1

I have a CSV file like below

COL1,COL2,COL3,COL4
3920,10163,"ST. PAUL, MN",TWIN CITIES

I want to read the file and split them outside double quotes WITHOUT using any external libraries. For example in the above CSV, we need to split them into 4 parts as
1. 3920
2. 10163
3. ST. PAUL, MN
4. TWIN CITIES

i tried using regex with folliwing code but never worked. I want to make this work using Groovy code. I tried different solutions given in Java. But couldnt achieve the solution.

NOTE : I dont want to use any external grails/Jars to make this work.

def staticCSV = new File(staticMapping.csv")  
staticCSV.eachLine {line->
def parts = line.split(",(?=(?:[^\"]\"[^\"]\")[^\"]\${1})")
parts.each {
    println "${it}"
}
}
user1523153
  • 139
  • 3
  • 9
  • 1
    Any solution you get will be brittle. Just use an external library that does this right and is thoroughly tested – tim_yates Mar 17 '19 at 17:34
  • 1
    Possible duplicate of [Java: splitting a comma-separated string but ignoring commas in quotes](https://stackoverflow.com/questions/1757065/java-splitting-a-comma-separated-string-but-ignoring-commas-in-quotes) – Szymon Stepniak Mar 17 '19 at 18:55

2 Answers2

1

Got the solution :

def getcsvListofListFromFile( String fileName ) {
    def lol = [] 
    def r1 = r1 = ",(?=(?:[^\"]*\"[^\"]*\")*[^\"]*\$)"  

    try {
        def csvf =  new File(fileName)  ;
        csvf.eachLine { line ->
            def c1 = line.split(r1)  
            def c2 = [] 
            c1.each { e1 ->
                def s = e1.toString() ;
                s = s.replaceAll('^"', "").replaceAll('"\$', "") 
                c2.add(s)
            }
            lol.add(c2) ;
        }
        return (lol)  
    } catch (Exception e) {
        def eMsg = "Error Reading file [" + fileName + "] --- " + e.getMessage();
        throw new RuntimeException(eMsg) 
    }
}
user1523153
  • 139
  • 3
  • 9
0

Using a ready-made library is a better idea. But you certainly have your reasons. Here is an alternative solution to yours.

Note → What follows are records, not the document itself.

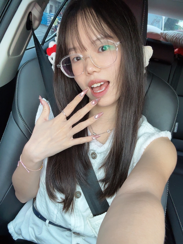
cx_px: 92
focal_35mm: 30
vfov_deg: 60.0
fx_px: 211
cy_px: 122
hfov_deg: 46.8
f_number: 1.9
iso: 160
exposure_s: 1/50
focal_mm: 2.69
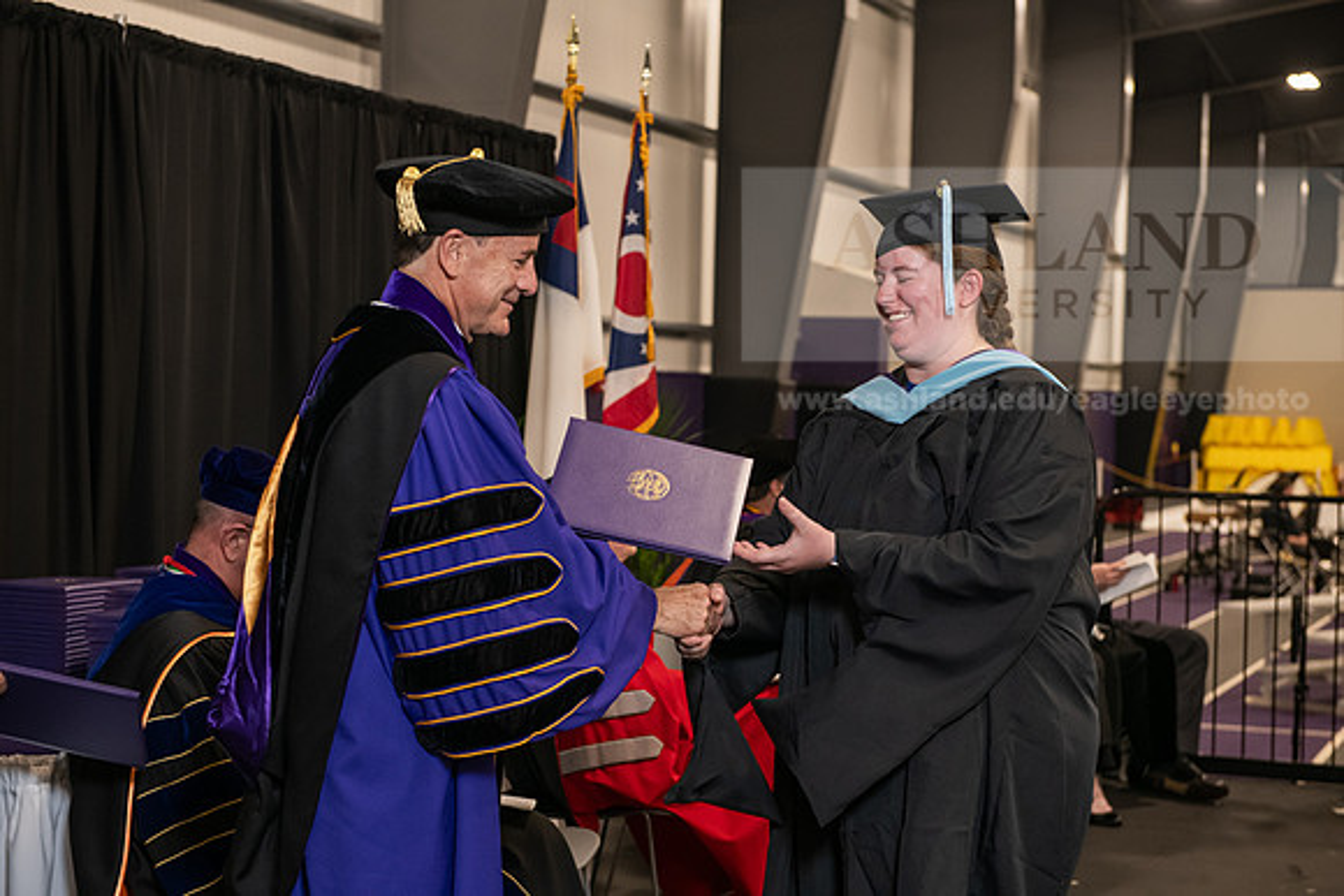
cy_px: 448
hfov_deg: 30.5
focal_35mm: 66
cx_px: 672
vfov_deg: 20.6
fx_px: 2464
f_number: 5
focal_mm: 66
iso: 2000
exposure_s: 1/125
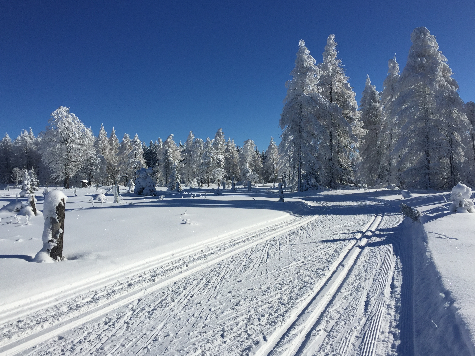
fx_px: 412
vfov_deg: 46.8
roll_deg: +2.6
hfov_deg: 60.0
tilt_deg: +1.5
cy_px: 178
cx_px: 232
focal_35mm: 30
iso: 32
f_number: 2.2
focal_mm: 4.15
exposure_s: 1/7937
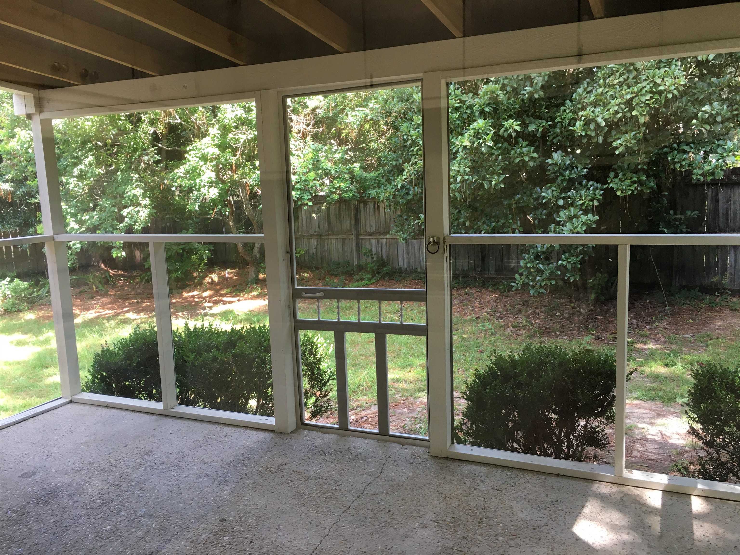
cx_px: 370
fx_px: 620
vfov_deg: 48.2
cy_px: 278
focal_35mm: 29
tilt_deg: -9.0
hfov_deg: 61.7
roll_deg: +1.9
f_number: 2.2
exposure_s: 1/30
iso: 32
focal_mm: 4.15
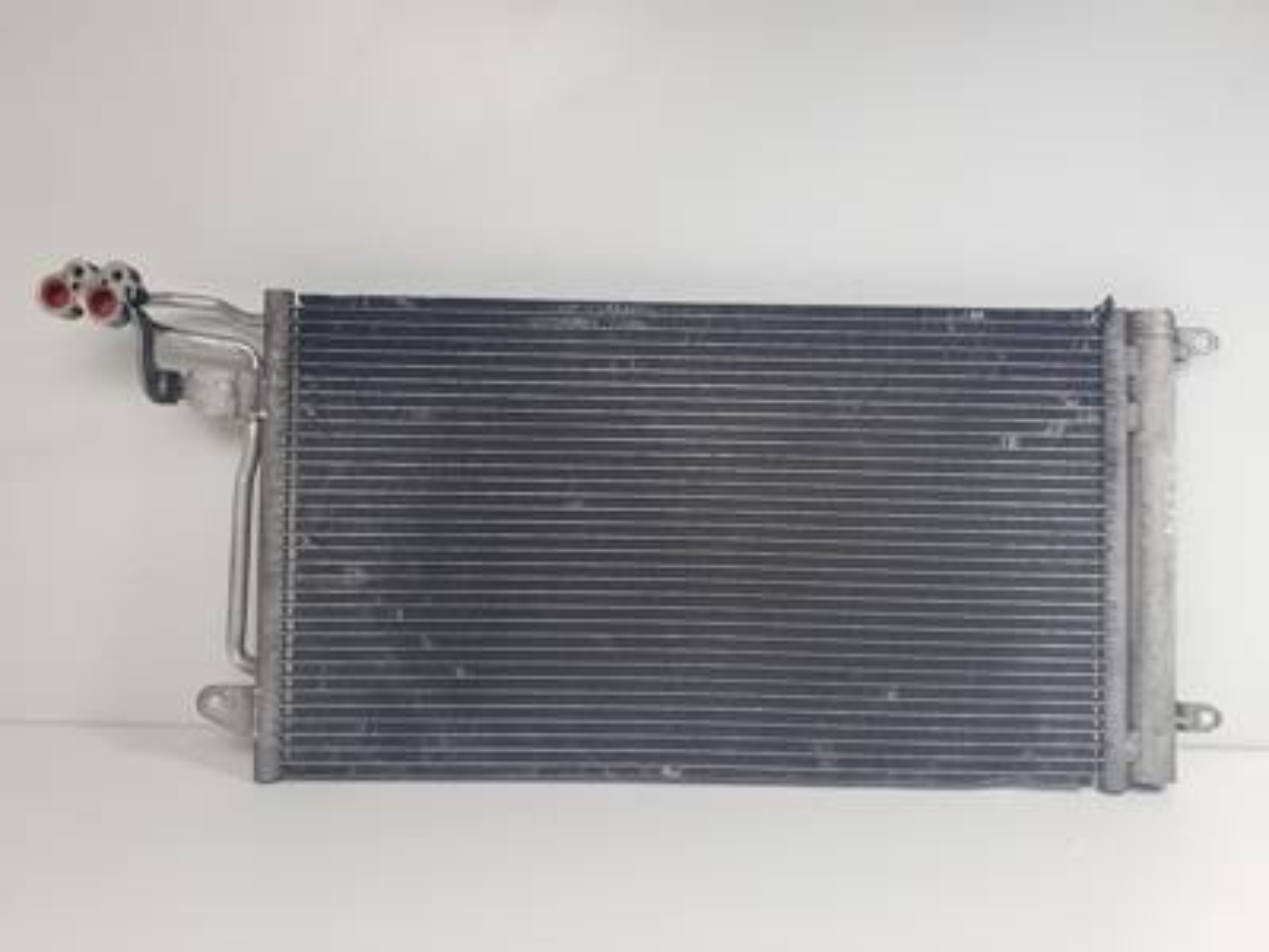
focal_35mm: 26
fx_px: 953
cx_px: 634
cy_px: 476
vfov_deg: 53.1
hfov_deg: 67.3
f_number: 2.4
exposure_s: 1/100
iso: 64
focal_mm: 4.3
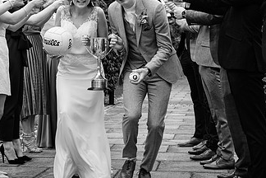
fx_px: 643
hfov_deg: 23.4
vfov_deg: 15.7
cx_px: 115
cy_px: 51
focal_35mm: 87
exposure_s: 1/500
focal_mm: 29.2
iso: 320
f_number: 2.8
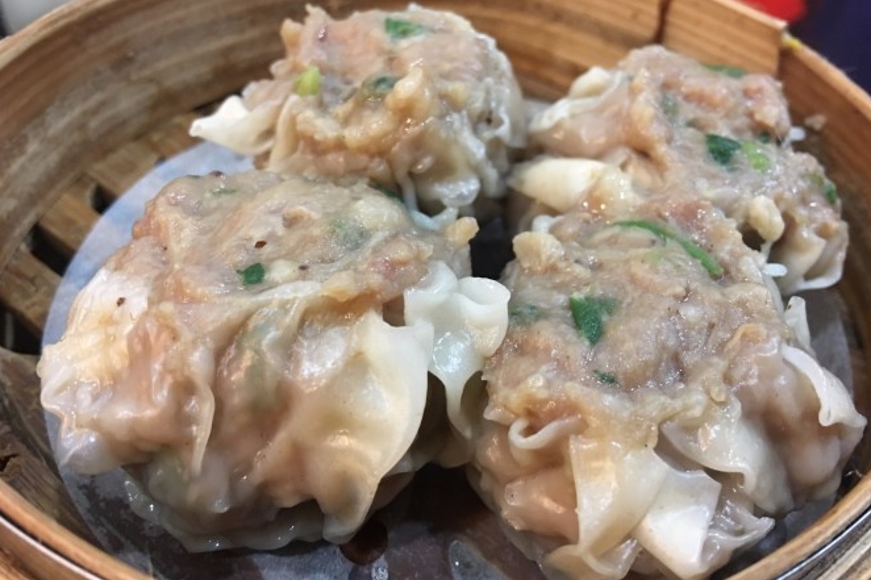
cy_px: 281
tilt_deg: -45.6
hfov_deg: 60.3
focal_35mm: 31
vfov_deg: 42.3
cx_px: 439
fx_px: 750
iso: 100
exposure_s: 1/17
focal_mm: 4.15
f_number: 2.2
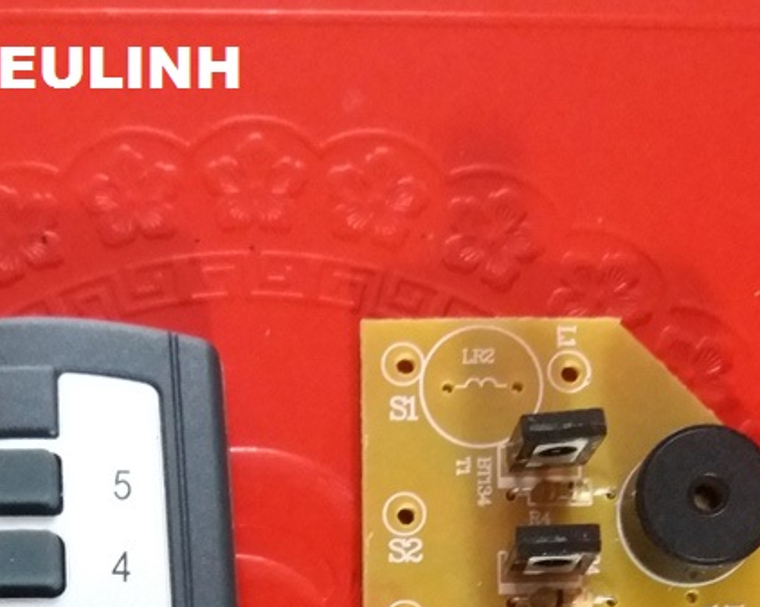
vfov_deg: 20.4
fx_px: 1439
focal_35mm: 64
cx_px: 310
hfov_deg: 29.5
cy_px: 913
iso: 320
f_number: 1.9
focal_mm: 3.7
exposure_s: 1/9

It splits the lines with commas and reassembles the parts that originally belonged together (see multipart).

def content =
"""COL1,COL2,COL3,COL4
   3920,10163, "ST. PAUL, MN" ,TWIN CITIES
   3920,10163, "   ST. PAUL, MN " ,TWIN CITIES, ,"Bla,Bla, Bla" """  

content.eachLine {line ->
    def multiPart
    for (part in line.split(/,/)) {
        if (!part.trim()) continue         // for empty parts 
        if (part =~ /^\s*\"/) {            // beginning of a multipart
            multiPart = part
            continue
        } else if (part =~ /"\s*$/) {      // end of the multipart
            multiPart += "," + part
            println multiPart.replaceAll(/"/, "").trim()
            multiPart = null
            continue
        }        
        if (multiPart) {
            multiPart += "," + part
        } else {
            println part.trim()
        }        
    }
}

Output (You can copy the code directly into the GroovyConsole to run.

COL1
COL2
COL3
COL4
3920
10163
ST. PAUL, MN
TWIN CITIES
3920
10163
ST. PAUL, MN
TWIN CITIES
Bla,Bla, Bla